- [Action item]:
In your answer, transcribe all of the data exactly.

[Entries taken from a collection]
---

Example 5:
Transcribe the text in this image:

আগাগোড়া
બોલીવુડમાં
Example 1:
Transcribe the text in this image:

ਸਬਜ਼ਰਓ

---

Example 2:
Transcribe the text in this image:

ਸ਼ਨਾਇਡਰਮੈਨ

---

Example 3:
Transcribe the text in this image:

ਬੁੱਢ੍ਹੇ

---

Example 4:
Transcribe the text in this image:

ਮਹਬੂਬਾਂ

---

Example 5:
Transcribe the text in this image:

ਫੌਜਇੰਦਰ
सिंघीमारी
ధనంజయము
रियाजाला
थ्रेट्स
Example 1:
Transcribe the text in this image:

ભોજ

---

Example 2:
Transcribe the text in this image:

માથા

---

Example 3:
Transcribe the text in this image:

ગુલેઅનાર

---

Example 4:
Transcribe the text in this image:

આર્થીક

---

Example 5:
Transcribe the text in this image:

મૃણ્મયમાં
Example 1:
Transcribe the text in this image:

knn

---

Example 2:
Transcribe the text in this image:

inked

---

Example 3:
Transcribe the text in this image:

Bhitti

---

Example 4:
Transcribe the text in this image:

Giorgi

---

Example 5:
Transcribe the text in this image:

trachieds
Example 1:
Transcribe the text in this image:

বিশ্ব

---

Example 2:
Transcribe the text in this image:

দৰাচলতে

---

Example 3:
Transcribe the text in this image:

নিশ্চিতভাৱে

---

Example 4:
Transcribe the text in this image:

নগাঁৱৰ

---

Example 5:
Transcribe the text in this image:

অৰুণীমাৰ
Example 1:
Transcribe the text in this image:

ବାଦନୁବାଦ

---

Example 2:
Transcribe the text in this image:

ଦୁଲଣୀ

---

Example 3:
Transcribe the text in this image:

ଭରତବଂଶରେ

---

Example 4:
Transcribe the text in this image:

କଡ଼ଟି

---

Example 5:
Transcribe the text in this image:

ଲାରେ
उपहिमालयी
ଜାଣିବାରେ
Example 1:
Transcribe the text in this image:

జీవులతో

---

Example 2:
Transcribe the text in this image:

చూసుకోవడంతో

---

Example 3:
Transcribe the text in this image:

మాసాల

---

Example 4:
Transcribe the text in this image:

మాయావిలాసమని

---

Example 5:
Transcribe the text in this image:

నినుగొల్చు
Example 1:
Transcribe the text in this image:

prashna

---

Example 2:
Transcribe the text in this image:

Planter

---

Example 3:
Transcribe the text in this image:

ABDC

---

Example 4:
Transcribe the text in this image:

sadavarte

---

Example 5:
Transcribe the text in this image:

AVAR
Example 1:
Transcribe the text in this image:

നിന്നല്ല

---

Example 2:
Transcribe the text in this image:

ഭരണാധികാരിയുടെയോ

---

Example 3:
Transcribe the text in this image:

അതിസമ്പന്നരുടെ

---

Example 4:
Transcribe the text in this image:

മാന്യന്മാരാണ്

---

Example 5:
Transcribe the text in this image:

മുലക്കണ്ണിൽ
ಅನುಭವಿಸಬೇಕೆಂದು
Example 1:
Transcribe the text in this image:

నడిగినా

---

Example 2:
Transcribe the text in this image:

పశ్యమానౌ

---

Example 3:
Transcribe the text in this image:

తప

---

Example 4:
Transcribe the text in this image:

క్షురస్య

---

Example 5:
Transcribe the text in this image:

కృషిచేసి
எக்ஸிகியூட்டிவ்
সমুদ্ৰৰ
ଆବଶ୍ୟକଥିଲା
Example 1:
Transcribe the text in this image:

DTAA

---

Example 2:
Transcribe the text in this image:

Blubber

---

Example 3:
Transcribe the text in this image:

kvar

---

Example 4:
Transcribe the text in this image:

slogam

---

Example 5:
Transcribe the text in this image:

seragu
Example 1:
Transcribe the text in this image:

- [Written reply]:
---

Example 5:
Transcribe the text in this image:

আগাগোড়া
બોલીવુડમાં
Example 1:
Transcribe the text in this image:

ਸਬਜ਼ਰਓ

---

Example 2:
Transcribe the text in this image:

ਸ਼ਨਾਇਡਰਮੈਨ

---

Example 3:
Transcribe the text in this image:

ਬੁੱਢ੍ਹੇ

---

Example 4:
Transcribe the text in this image:

ਮਹਬੂਬਾਂ

---

Example 5:
Transcribe the text in this image:

ਫੌਜਇੰਦਰ
सिंघीमारी
ధనంజయము
रियाजाला
थ्रेट्स
Example 1:
Transcribe the text in this image:

ભોજ

---

Example 2:
Transcribe the text in this image:

માથા

---

Example 3:
Transcribe the text in this image:

ગુલેઅનાર

---

Example 4:
Transcribe the text in this image:

આર્થીક

---

Example 5:
Transcribe the text in this image:

મૃણ્મયમાં
Example 1:
Transcribe the text in this image:

knn

---

Example 2:
Transcribe the text in this image:

inked

---

Example 3:
Transcribe the text in this image:

Bhitti

---

Example 4:
Transcribe the text in this image:

Giorgi

---

Example 5:
Transcribe the text in this image:

trachieds
Example 1:
Transcribe the text in this image:

বিশ্ব

---

Example 2:
Transcribe the text in this image:

দৰাচলতে

---

Example 3:
Transcribe the text in this image:

নিশ্চিতভাৱে

---

Example 4:
Transcribe the text in this image:

নগাঁৱৰ

---

Example 5:
Transcribe the text in this image:

অৰুণীমাৰ
Example 1:
Transcribe the text in this image:

ବାଦନୁବାଦ

---

Example 2:
Transcribe the text in this image:

ଦୁଲଣୀ

---

Example 3:
Transcribe the text in this image:

ଭରତବଂଶରେ

---

Example 4:
Transcribe the text in this image:

କଡ଼ଟି

---

Example 5:
Transcribe the text in this image:

ଲାରେ
उपहिमालयी
ଜାଣିବାରେ
Example 1:
Transcribe the text in this image:

జీవులతో

---

Example 2:
Transcribe the text in this image:

చూసుకోవడంతో

---

Example 3:
Transcribe the text in this image:

మాసాల

---

Example 4:
Transcribe the text in this image:

మాయావిలాసమని

---

Example 5:
Transcribe the text in this image:

నినుగొల్చు
Example 1:
Transcribe the text in this image:

prashna

---

Example 2:
Transcribe the text in this image:

Planter

---

Example 3:
Transcribe the text in this image:

ABDC

---

Example 4:
Transcribe the text in this image:

sadavarte

---

Example 5:
Transcribe the text in this image:

AVAR
Example 1:
Transcribe the text in this image:

നിന്നല്ല

---

Example 2:
Transcribe the text in this image:

ഭരണാധികാരിയുടെയോ

---

Example 3:
Transcribe the text in this image:

അതിസമ്പന്നരുടെ

---

Example 4:
Transcribe the text in this image:

മാന്യന്മാരാണ്

---

Example 5:
Transcribe the text in this image:

മുലക്കണ്ണിൽ
ಅನುಭವಿಸಬೇಕೆಂದು
Example 1:
Transcribe the text in this image:

నడిగినా

---

Example 2:
Transcribe the text in this image:

పశ్యమానౌ

---

Example 3:
Transcribe the text in this image:

తప

---

Example 4:
Transcribe the text in this image:

క్షురస్య

---

Example 5:
Transcribe the text in this image:

కృషిచేసి
எக்ஸிகியூட்டிவ்
সমুদ্ৰৰ
ଆବଶ୍ୟକଥିଲା
Example 1:
Transcribe the text in this image:

DTAA

---

Example 2:
Transcribe the text in this image:

Blubber

---

Example 3:
Transcribe the text in this image:

kvar

---

Example 4:
Transcribe the text in this image:

slogam

---

Example 5:
Transcribe the text in this image:

seragu
Example 1:
Transcribe the text in this image:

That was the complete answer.